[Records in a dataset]
###

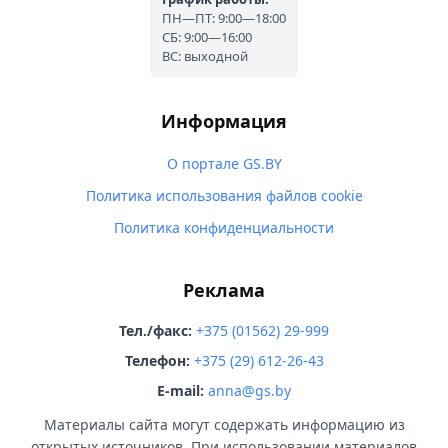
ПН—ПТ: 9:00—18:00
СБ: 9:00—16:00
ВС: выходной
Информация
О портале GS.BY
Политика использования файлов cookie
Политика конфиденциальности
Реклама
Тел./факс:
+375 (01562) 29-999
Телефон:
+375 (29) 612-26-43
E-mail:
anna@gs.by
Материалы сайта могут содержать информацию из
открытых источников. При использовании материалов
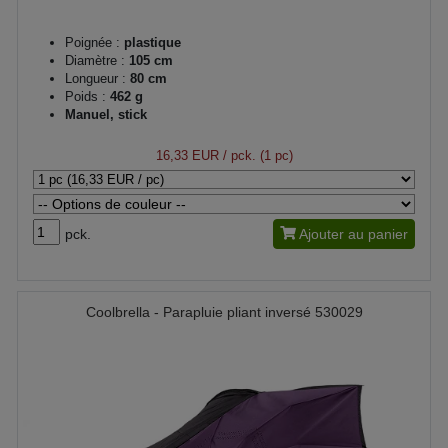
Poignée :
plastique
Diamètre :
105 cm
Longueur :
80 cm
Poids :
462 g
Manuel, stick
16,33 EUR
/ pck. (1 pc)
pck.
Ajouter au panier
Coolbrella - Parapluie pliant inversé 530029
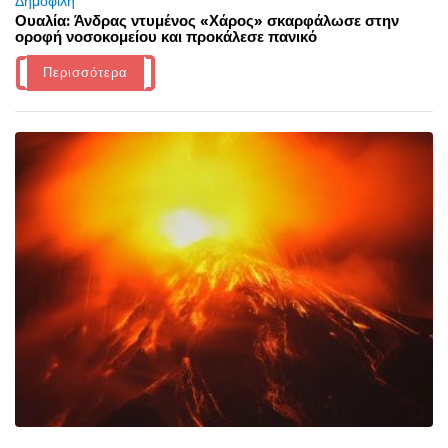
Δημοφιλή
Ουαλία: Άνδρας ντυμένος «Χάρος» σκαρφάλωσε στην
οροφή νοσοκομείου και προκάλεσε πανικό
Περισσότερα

###

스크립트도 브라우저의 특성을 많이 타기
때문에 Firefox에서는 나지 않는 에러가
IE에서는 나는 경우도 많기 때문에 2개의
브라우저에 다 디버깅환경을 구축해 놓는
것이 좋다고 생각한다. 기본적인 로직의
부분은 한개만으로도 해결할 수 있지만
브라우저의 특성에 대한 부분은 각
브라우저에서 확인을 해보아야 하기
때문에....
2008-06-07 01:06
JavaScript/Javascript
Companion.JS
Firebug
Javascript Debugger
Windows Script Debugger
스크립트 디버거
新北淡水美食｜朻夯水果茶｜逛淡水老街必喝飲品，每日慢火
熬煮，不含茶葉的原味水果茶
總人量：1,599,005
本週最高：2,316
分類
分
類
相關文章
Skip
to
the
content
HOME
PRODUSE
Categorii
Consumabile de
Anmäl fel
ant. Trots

###

Try it:
Show each line of the material that contains the string "Javascript".

Task result:
JavaScript/Javascript
Javascript Debugger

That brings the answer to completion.